** DATA SHOWN follows **

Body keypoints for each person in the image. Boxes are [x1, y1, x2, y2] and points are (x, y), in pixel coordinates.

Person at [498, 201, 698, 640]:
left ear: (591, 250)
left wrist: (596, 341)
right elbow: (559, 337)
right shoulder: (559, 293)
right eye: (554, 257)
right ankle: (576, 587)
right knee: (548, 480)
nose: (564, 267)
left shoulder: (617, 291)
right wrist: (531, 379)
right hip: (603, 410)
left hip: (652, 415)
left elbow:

** End of DATA SHOWN **
** DATA SHOWN follows **

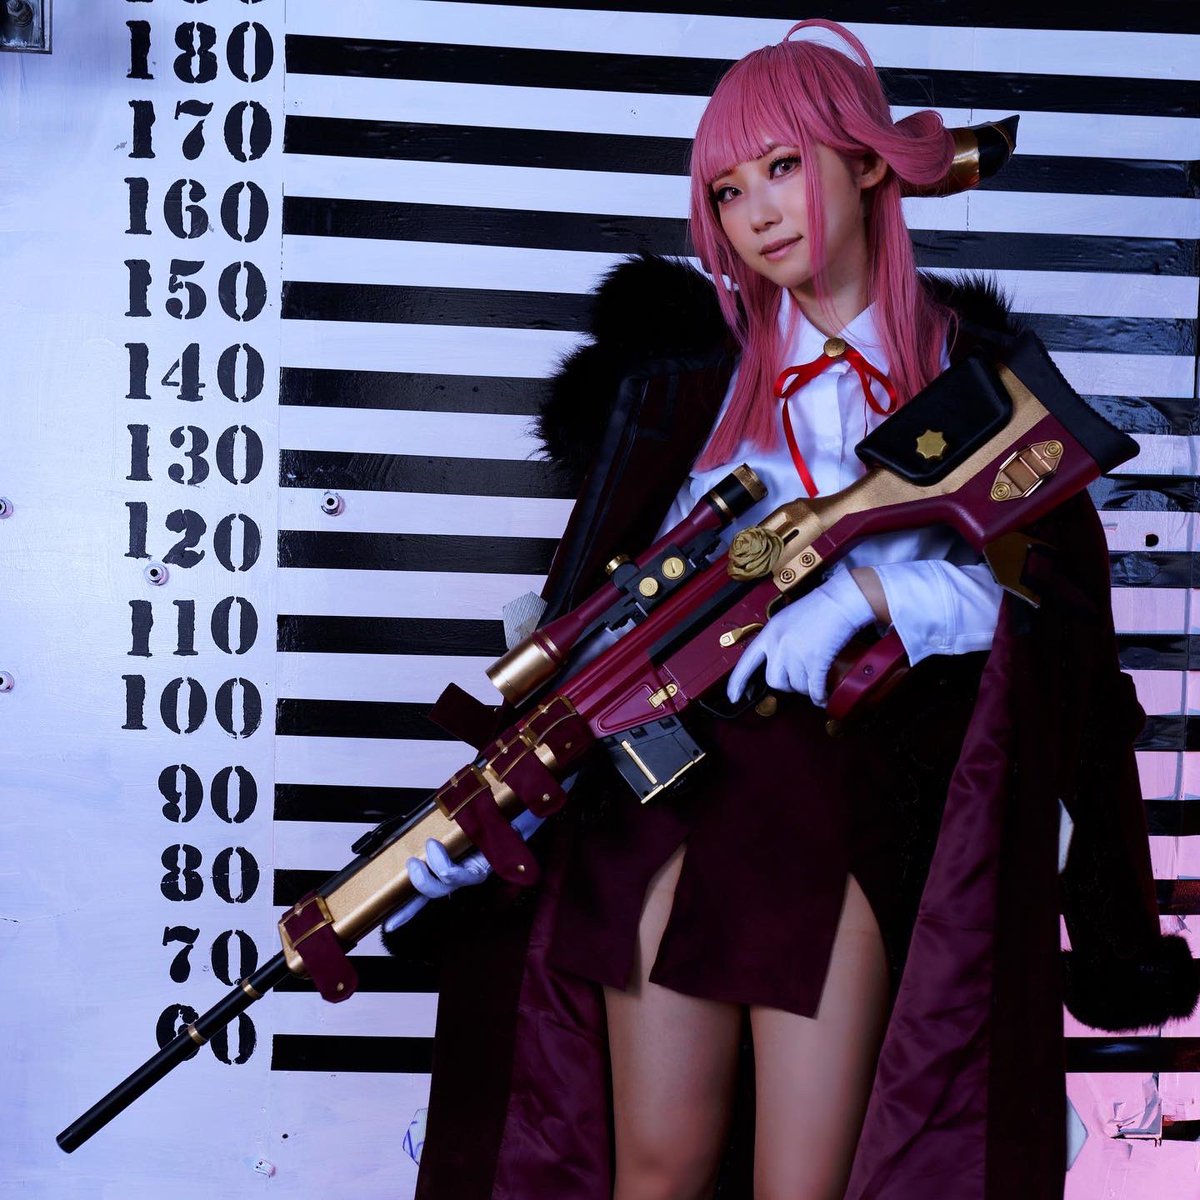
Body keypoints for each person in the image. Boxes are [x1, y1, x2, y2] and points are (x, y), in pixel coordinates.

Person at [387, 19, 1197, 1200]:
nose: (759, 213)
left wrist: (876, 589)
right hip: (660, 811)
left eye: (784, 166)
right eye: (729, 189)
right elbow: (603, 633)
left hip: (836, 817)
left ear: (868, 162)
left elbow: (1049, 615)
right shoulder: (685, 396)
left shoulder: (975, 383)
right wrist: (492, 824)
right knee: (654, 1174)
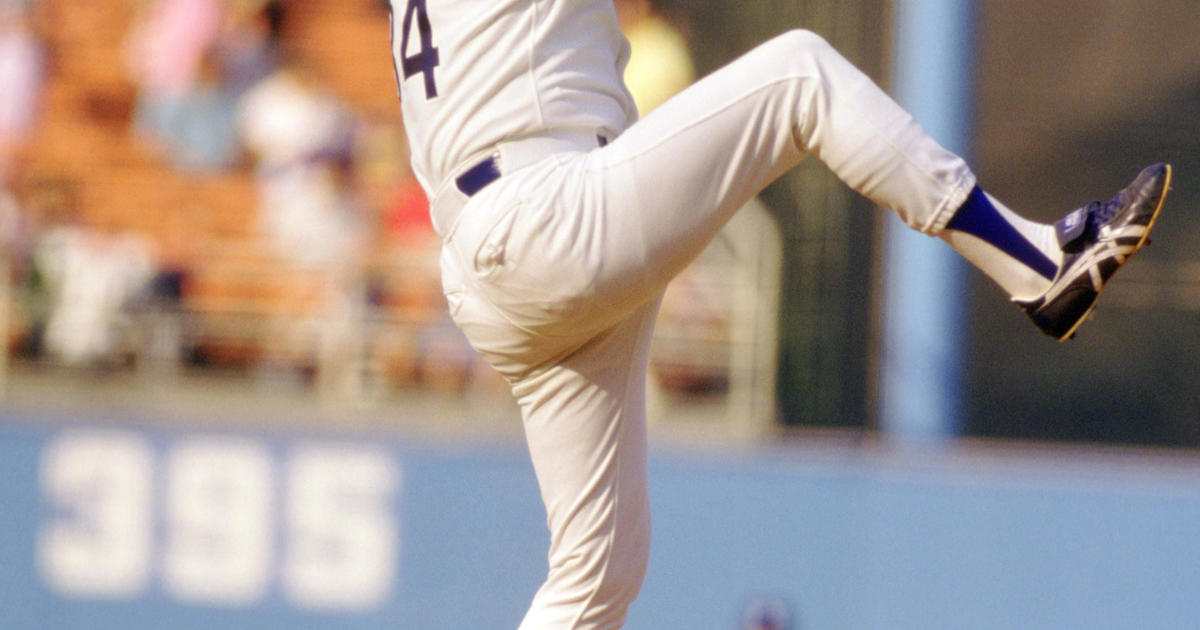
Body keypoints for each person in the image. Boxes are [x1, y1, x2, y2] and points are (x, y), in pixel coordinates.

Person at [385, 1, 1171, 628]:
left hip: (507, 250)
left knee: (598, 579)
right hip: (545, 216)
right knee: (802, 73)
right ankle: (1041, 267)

** End of DATA SHOWN **

EXERCISE DETAILS
Tally the lines of the records holding the word "knee", then give only the resulting number.

SOLUTION FOR THIS TASK
4